Commodities

Crude Follows Wall Street's Wild Ride

11/13/08 - 05:40 PM EST

The Associated Press

By Mark Williams

COLUMBUS, Ohio -- Oil prices swung wildly Thursday following a lead from Wall Street, which sank 300 points before investors flooded back into the market.

Light, sweet crude for December delivery rose $2.08 to settle at $58.24 on the New York Mercantile Exchange. Crude earlier dipped as low as $54.67, a price last seen in January 2007, on reports that the world's biggest economies are in recession and that energy demand has declined to decade-ago levels.

The Dow dropped briefly below 8,000 -- falling more than 300 points -- to retest lows that it hit Oct. 10 before a sharp climb into positive territory. The S&P 500 index dropped to 818.69 before staging its own strong rally.

"The main driver is the turnaround in the S&P," said Addison Armstrong, director of market research at Tradition Energy.

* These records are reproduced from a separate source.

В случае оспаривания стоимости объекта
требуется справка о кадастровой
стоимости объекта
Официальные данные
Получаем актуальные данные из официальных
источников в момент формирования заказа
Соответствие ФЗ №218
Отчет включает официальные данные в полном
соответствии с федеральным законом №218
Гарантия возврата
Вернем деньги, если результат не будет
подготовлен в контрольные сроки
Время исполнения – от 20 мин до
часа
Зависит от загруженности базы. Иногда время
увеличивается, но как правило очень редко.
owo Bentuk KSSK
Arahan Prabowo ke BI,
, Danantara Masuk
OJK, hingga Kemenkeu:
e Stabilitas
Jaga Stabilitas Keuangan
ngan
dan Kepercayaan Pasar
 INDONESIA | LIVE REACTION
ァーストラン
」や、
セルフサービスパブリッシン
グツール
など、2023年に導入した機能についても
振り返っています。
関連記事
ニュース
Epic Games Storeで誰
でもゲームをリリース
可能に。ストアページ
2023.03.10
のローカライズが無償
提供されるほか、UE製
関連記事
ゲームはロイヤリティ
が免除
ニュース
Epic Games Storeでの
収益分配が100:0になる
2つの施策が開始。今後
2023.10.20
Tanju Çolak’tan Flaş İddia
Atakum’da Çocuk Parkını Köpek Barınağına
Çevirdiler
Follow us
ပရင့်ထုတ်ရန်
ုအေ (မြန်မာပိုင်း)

There was also chatter about yet another extraordinary meeting by the Organization of Petroleum Exporting Countries to cut production for the second time in less than a month.

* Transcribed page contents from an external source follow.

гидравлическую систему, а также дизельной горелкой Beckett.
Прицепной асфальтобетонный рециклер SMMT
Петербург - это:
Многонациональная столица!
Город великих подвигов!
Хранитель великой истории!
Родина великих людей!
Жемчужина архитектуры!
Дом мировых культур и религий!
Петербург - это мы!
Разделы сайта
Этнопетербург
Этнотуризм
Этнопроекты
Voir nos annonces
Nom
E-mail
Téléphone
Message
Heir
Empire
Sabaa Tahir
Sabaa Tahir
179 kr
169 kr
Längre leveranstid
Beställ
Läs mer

"They might actually mean it this time," said Mike Zarembski, senior commodity analyst at OptionsExpress.

"We're still in a downtrend, but even in a downtrend there are up days."

There are serious doubts about OPEC's ability to control prices through production levels. Energy analysts increasingly have come to believe that demand, not supply, is in control of the market.

OPEC slashed production quotas by 1.5 million barrels a day when they met at the end of October.